Interface TextUnit

  • All Superinterfaces:
    Bounded

    public interface TextUnit
    extends Bounded
    A single character or discrete character grouping positioned within a Line.

    Note that space characters are typically not encoded in PDF documents; rather, they are implicit in the spacing between the bounding boxes of adjacent TextUnits.

    Since:
    v1.4
    Version:
    ©2004-2025 Snowtide
    • Nested Class Summary

      Nested Classes 
      Modifier and Type Interface Description
      static interface  TextUnit.Predicate
      Type to be satisfied when implementing a TextUnit predicate for filtering characters in a Page.
    • Method Summary

      All Methods Instance Methods Abstract Methods 
      Modifier and Type Method Description
      char[] getCharacterSequence()
      Returns the characters that should be rendered for this TextUnit.
      int getCharCode()
      Returns the 'raw' character code used to encode this TextUnit in the source PDF document.
      Font getFont()
      Returns the Font that was in force when this TextUnit was outputted.
      float getFontSize()
      Returns the size of the font used to render this TextUnit.
      char[] getMappedCharSequence()
      Returns the characters that the source PDF mapped to the "raw" character code, via the font and encoding information in force when the character code was read from the PDF document.
      float getTheta()
      Returns the angle (in degrees) by which this TextUnit's baseline is rotated.
      boolean isStruckThrough()
      Returns true if this TextUnit is struck through (like this).
      boolean isUnderlined()
      Returns true if this TextUnit is underlined (like this).
      • Methods inherited from interface com.snowtide.pdf.layout.Bounded

        bounds
    • Method Detail

      • getCharCode

        int getCharCode()
        Returns the 'raw' character code used to encode this TextUnit in the source PDF document.

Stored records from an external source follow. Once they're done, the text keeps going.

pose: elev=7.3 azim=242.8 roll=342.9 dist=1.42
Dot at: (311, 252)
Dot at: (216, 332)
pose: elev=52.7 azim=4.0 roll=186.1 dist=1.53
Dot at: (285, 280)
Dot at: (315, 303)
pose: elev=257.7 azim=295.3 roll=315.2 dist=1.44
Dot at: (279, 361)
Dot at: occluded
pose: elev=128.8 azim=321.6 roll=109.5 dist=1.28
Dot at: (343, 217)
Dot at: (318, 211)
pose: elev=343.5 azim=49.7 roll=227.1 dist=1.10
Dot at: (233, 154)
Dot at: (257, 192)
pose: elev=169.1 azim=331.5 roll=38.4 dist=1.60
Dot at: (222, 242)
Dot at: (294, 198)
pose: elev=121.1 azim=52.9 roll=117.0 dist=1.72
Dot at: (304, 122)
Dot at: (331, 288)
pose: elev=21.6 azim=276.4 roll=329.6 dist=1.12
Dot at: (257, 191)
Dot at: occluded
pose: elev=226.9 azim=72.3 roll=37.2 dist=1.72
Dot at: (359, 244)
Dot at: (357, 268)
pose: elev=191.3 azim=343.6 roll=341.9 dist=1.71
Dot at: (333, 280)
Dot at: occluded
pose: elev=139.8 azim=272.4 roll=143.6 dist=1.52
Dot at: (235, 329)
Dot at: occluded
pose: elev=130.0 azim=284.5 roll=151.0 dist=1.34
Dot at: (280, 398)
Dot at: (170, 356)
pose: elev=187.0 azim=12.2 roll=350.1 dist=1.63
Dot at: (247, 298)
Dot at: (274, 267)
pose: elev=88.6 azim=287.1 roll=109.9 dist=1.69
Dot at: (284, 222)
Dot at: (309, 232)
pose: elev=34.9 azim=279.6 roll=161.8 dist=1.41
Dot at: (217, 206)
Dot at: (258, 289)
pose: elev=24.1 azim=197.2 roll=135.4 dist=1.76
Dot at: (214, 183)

        In many cases, this character code is equivalent to the Unicode character id. Otherwise, the font and encoding information in force when the character code was read from the PDF document dictates that a particular character sequence be rendered instead of the Unicode character corresponding to the character code returned by this function.

        Nearly all use cases should use the getCharacterSequence() method in preference to this one.

        See Also:
        getCharacterSequence()
      • getMappedCharSequence

        char[] getMappedCharSequence()
        Returns the characters that the source PDF mapped to the "raw" character code, via the font and encoding information in force when the character code was read from the PDF document.

        Note that this character sequence will not reflect normalization that PDFxStream applies in order to produce getCharacterSequence(), including ligature re-folding, Arabic "un-shaping", the un-mirroring of brackets in right-to-left and bidirectional text, etc. Unless you have specific cause to avoid the result of these normalization steps, you should prefer getCharacterSequence() to this method.

      • getCharacterSequence

        char[] getCharacterSequence()
        Returns the characters that should be rendered for this TextUnit. This sequence is the result of applying:
        • the font and encoding information in force when the character code was read from the PDF document
        • ligature re-folding
        • Arabic "un-shaping"
        • reversal of right-to-left, multi-character sequences so that characters are in memory/logical order and not presentation order
        • the un-mirroring of brackets in right-to-left and bidirectional text
        • … and other normalization transformations that may be added from time to time

        This function will never return null, but may return an empty array if the TextUnit's "raw" character code is explicitly mapped to an empty character sequence.

      • getFont

        Font getFont()
        Returns the Font that was in force when this TextUnit was outputted.
      • getFontSize

        float getFontSize()
        Returns the size of the font used to render this TextUnit.
      • isUnderlined

        boolean isUnderlined()
        Returns true if this TextUnit is underlined (like this). While this will report an appropriate value for text that is rotated by a "regular" angle (90º, -90º, 180º), it will always return false for text that is rotated by any other angle (i.e. 30º, -45º, 16º, etc).
      • isStruckThrough

        boolean isStruckThrough()
        Returns true if this TextUnit is struck through (like this). This will report an appropriate value for for text that is not rotated, and will return always false otherwise.
      • getTheta

        float getTheta()
        Returns the angle (in degrees) by which this TextUnit's baseline is rotated.